## [Data to process]
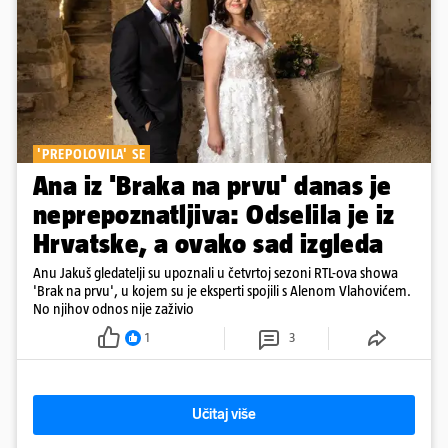
'PREPOLOVILA' SE
Ana iz 'Braka na prvu' danas je
neprepoznatljiva: Odselila je iz
Hrvatske, a ovako sad izgleda
Anu Jakuš gledatelji su upoznali u četvrtoj sezoni RTL-ova showa
'Brak na prvu', u kojem su je eksperti spojili s Alenom Vlahovićem.
No njihov odnos nije zaživio
1
3
Učitaj više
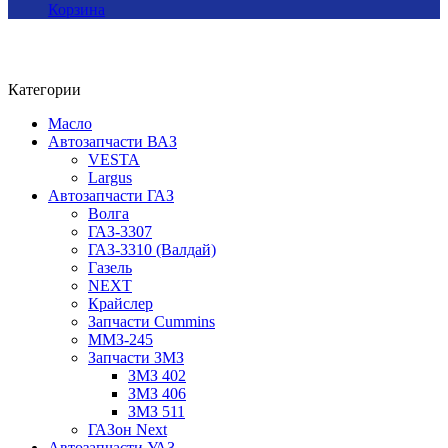
Корзина
Категории
Масло
Автозапчасти ВАЗ
VESTA
Largus
Автозапчасти ГАЗ
Волга
ГАЗ-3307
ГАЗ-3310 (Валдай)
Газель
NEXT
Крайслер
Запчасти Cummins
ММЗ-245
Запчасти ЗМЗ
ЗМЗ 402
ЗМЗ 406
ЗМЗ 511
ГАЗон Next
Автозапчасти УАЗ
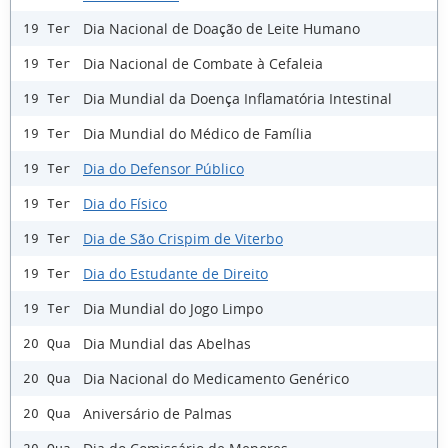
Dia Nacional de Doação de Leite Humano
19 Ter
Dia Nacional de Combate à Cefaleia
19 Ter
Dia Mundial da Doença Inflamatória Intestinal
19 Ter
Dia Mundial do Médico de Família
19 Ter
Dia do Defensor Público
19 Ter
Dia do Físico
19 Ter
Dia de São Crispim de Viterbo
19 Ter
Dia do Estudante de Direito
19 Ter
Dia Mundial do Jogo Limpo
19 Ter
Dia Mundial das Abelhas
20 Qua
Dia Nacional do Medicamento Genérico
20 Qua
Aniversário de Palmas
20 Qua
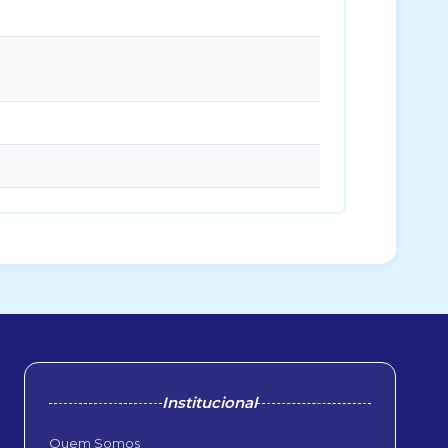
Institucional
Quem Somos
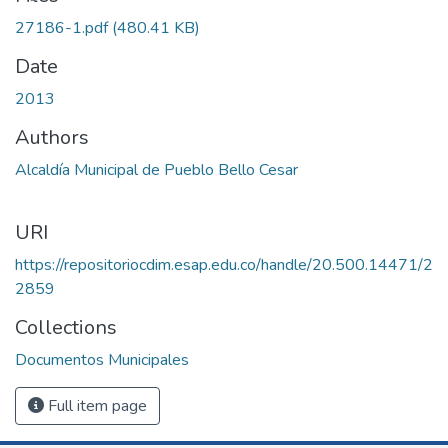
27186-1.pdf
(480.41 KB)
Date
2013
Authors
Alcaldía Municipal de Pueblo Bello Cesar
URI
https://repositoriocdim.esap.edu.co/handle/20.500.14471/2
2859
Collections
Documentos Municipales
Full item page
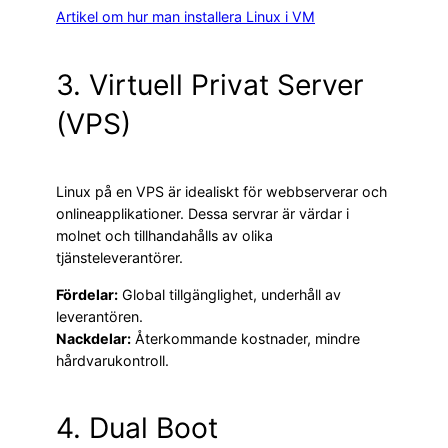
Artikel om hur man installera Linux i VM
3. Virtuell Privat Server
(VPS)
Linux på en VPS är idealiskt för webbserverar och
onlineapplikationer. Dessa servrar är värdar i
molnet och tillhandahålls av olika
tjänsteleverantörer.
Fördelar:
Global tillgänglighet, underhåll av
leverantören.
Nackdelar:
Återkommande kostnader, mindre
hårdvarukontroll.
4. Dual Boot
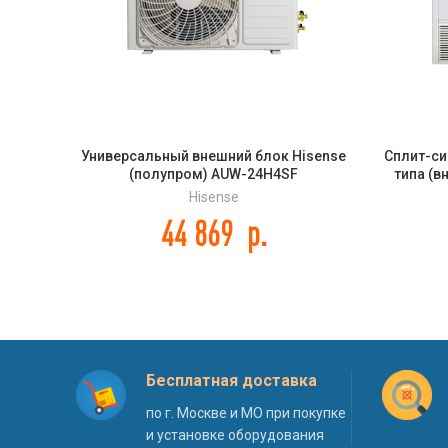
Универсальный внешний блок Hisense
Сплит-си
(полупром) AUW-24H4SF
типа (в
Hisense
44 869
р.
Бесплатная доставка
по г. Москве и МО при покупке
и установке оборудования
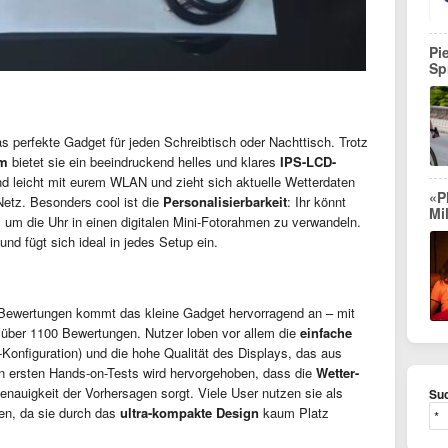
Pi
Sp
s perfekte Gadget für jeden Schreibtisch oder Nachttisch. Trotz
mm
bietet sie ein beeindruckend helles und klares
IPS-LCD-
end leicht mit eurem WLAN und zieht sich aktuelle Wetterdaten
«P
Netz. Besonders cool ist die
Personalisierbarkeit
: Ihr könnt
Mi
, um die Uhr in einen digitalen Mini-Fotorahmen zu verwandeln.
nd fügt sich ideal in jedes Setup ein.
-Bewertungen kommt das kleine Gadget hervorragend an – mit
 über 1100 Bewertungen. Nutzer loben vor allem die
einfache
-Konfiguration) und die hohe Qualität des Displays, das aus
In ersten Hands-on-Tests wird hervorgehoben, dass die
Wetter-
enauigkeit der Vorhersagen sorgt. Viele User nutzen sie als
Suc
ren, da sie durch das
ultra-kompakte Design
kaum Platz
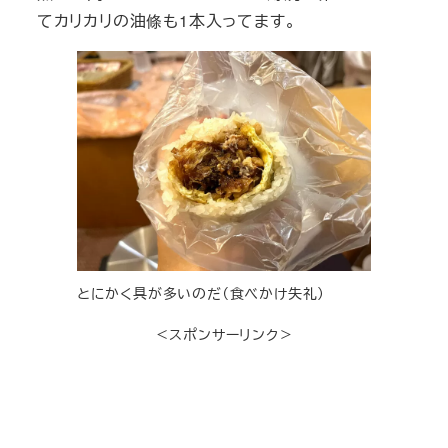
てカリカリの油條も1本入ってます。
とにかく具が多いのだ（食べかけ失礼）
＜スポンサーリンク＞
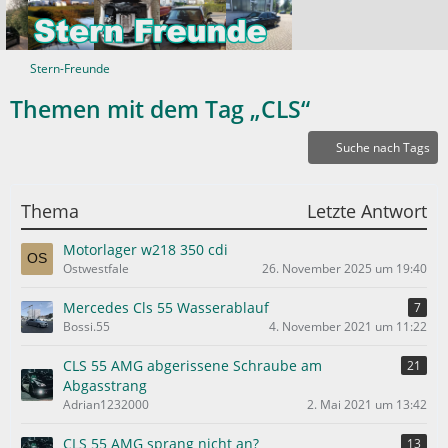
Stern-Freunde
Themen mit dem Tag „CLS“
Suche nach Tags
Thema
Letzte Antwort
Motorlager w218 350 cdi
Ostwestfale
26. November 2025 um 19:40
Mercedes Cls 55 Wasserablauf
7
Bossi.55
4. November 2021 um 11:22
CLS 55 AMG abgerissene Schraube am
21
Abgasstrang
Adrian1232000
2. Mai 2021 um 13:42
CLS 55 AMG sprang nicht an?
13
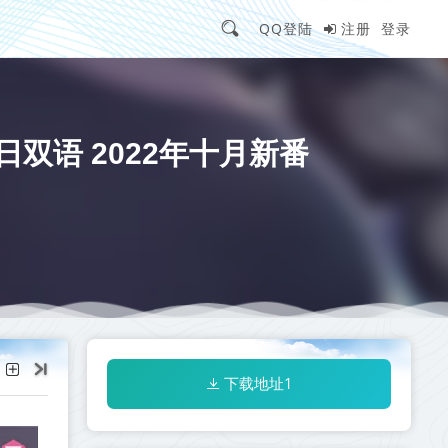
QQ登陆
注册
登录
0p 简日双语 2022年十月新番
下载地址1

## [Exercise directions]
Can you arrange every line of text from all the rows above as a numbered list, skipping blank lines and leaving out the pictures?

## [Answer space]
1. 'PREPOLOVILA' SE
2. Ana iz 'Braka na prvu' danas je
3. neprepoznatljiva: Odselila je iz
4. Hrvatske, a ovako sad izgleda
5. Anu Jakuš gledatelji su upoznali u četvrtoj sezoni RTL-ova showa
6. 'Brak na prvu', u kojem su je eksperti spojili s Alenom Vlahovićem.
7. No njihov odnos nije zaživio
8. 1
9. 3
10. Učitaj više
11. Корзина
12. Категории
13. Масло
14. Автозапчасти ВАЗ
15. VESTA
16. Largus
17. Автозапчасти ГАЗ
18. Волга
19. ГАЗ-3307
20. ГАЗ-3310 (Валдай)
21. Газель
22. NEXT
23. Крайслер
24. Запчасти Cummins
25. ММЗ-245
26. Запчасти ЗМЗ
27. ЗМЗ 402
28. ЗМЗ 406
29. ЗМЗ 511
30. ГАЗон Next
31. Автозапчасти УАЗ
32. Dia Nacional de Doação de Leite Humano
33. 19 Ter
34. Dia Nacional de Combate à Cefaleia
35. 19 Ter
36. Dia Mundial da Doença Inflamatória Intestinal
37. 19 Ter
38. Dia Mundial do Médico de Família
39. 19 Ter
40. Dia do Defensor Público
41. 19 Ter
42. Dia do Físico
43. 19 Ter
44. Dia de São Crispim de Viterbo
45. 19 Ter
46. Dia do Estudante de Direito
47. 19 Ter
48. Dia Mundial do Jogo Limpo
49. 19 Ter
50. Dia Mundial das Abelhas
51. 20 Qua
52. Dia Nacional do Medicamento Genérico
53. 20 Qua
54. Aniversário de Palmas
55. 20 Qua
56. Institucional
57. Quem Somos
58. 27186-1.pdf
59. (480.41 KB)
60. Date
61. 2013
62. Authors
63. Alcaldía Municipal de Pueblo Bello Cesar
64. URI
65. https://repositoriocdim.esap.edu.co/handle/20.500.14471/2
66. 2859
67. Collections
68. Documentos Municipales
69. Full item page
70. Artikel om hur man installera Linux i VM
71. 3. Virtuell Privat Server
72. (VPS)
73. Linux på en VPS är idealiskt för webbserverar och
74. onlineapplikationer. Dessa servrar är värdar i
75. molnet och tillhandahålls av olika
76. tjänsteleverantörer.
77. Fördelar:
78. Global tillgänglighet, underhåll av
79. leverantören.
80. Nackdelar:
81. Återkommande kostnader, mindre
82. hårdvarukontroll.
83. 4. Dual Boot
84. Универсальный внешний блок Hisense
85. Сплит-си
86. (полупром) AUW-24H4SF
87. типа (в
88. Hisense
89. 44 869
90. р.
91. Бесплатная доставка
92. по г. Москве и МО при покупке
93. и установке оборудования
94. Pi
95. Sp
96. s perfekte Gadget für jeden Schreibtisch oder Nachttisch. Trotz
97. mm
98. bietet sie ein beeindruckend helles und klares
99. IPS-LCD-
100. end leicht mit eurem WLAN und zieht sich aktuelle Wetterdaten
101. «P
102. Netz. Besonders cool ist die
103. Personalisierbarkeit
104. : Ihr könnt
105. Mi
106. , um die Uhr in einen digitalen Mini-Fotorahmen zu verwandeln.
107. nd fügt sich ideal in jedes Setup ein.
108. -Bewertungen kommt das kleine Gadget hervorragend an – mit
109.  über 1100 Bewertungen. Nutzer loben vor allem die
110. einfache
111. -Konfiguration) und die hohe Qualität des Displays, das aus
112. In ersten Hands-on-Tests wird hervorgehoben, dass die
113. Wetter-
114. enauigkeit der Vorhersagen sorgt. Viele User nutzen sie als
115. Suc
116. ren, da sie durch das
117. ultra-kompakte Design
118. kaum Platz
119. てカリカリの油條も1本入ってます。
120. とにかく具が多いのだ（食べかけ失礼）
121. ＜スポンサーリンク＞
122. Stern-Freunde
123. Themen mit dem Tag „CLS“
124. Suche nach Tags
125. Thema
126. Letzte Antwort
127. Motorlager w218 350 cdi
128. Ostwestfale
129. 26. November 2025 um 19:40
130. Mercedes Cls 55 Wasserablauf
131. 7
132. Bossi.55
133. 4. November 2021 um 11:22
134. CLS 55 AMG abgerissene Schraube am
135. 21
136. Abgasstrang
137. Adrian1232000
138. 2. Mai 2021 um 13:42
139. CLS 55 AMG sprang nicht an?
140. 13
141. QQ登陆
142. 注册
143. 登录
144. 0p 简日双语 2022年十月新番
145. 下载地址1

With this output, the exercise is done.